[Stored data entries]
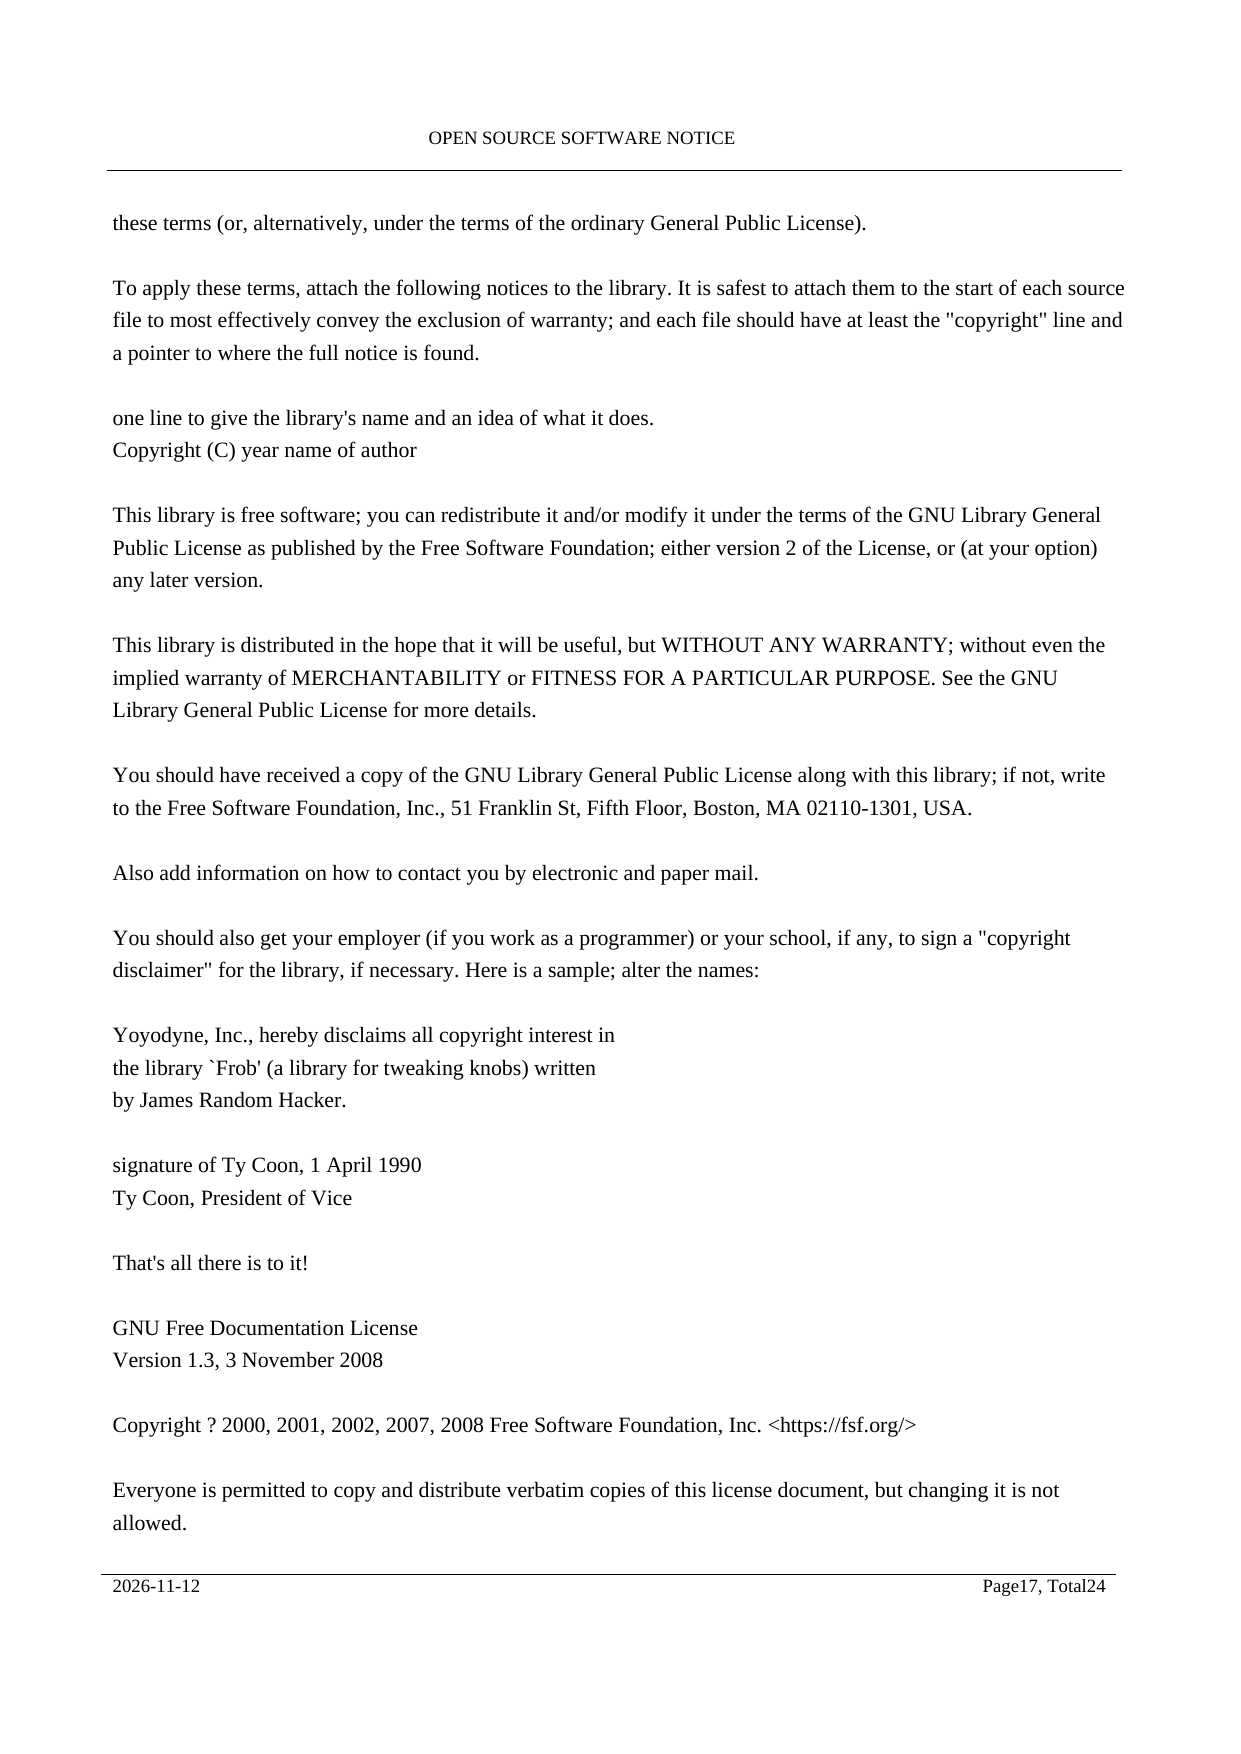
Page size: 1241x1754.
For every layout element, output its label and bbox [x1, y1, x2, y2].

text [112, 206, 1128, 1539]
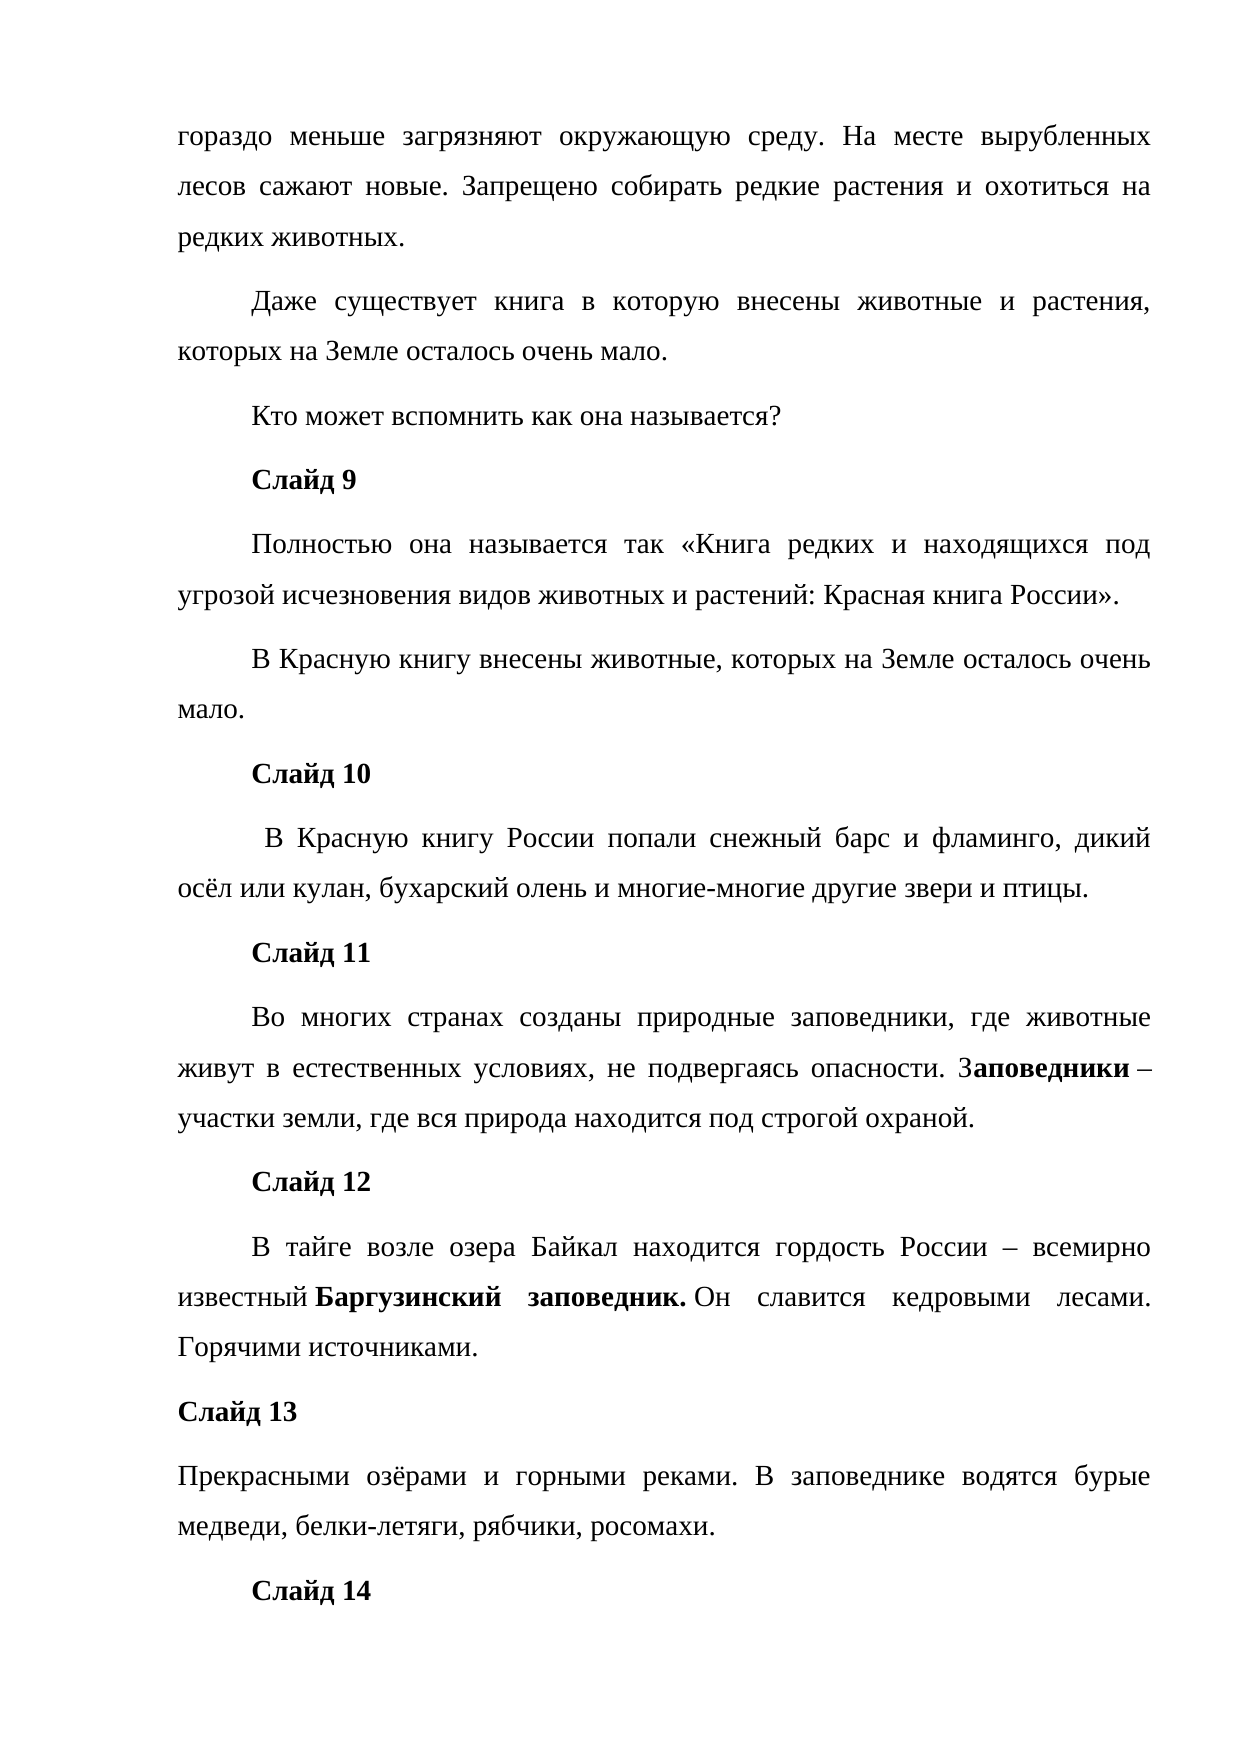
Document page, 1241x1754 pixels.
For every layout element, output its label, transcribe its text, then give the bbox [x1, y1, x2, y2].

*Task to carry out*.
Any picture among the entries must be skipped; copy all else exactly.

*Task result*.
Page size: 1241x1754.
For every layout element, output its label and bbox [x1, y1, x2, y2].

text [112, 206, 1128, 1539]
Document page, 1241x1754 pixels.
For every layout element, output its label, transcribe its text, then give the bbox [x1, y1, x2, y2].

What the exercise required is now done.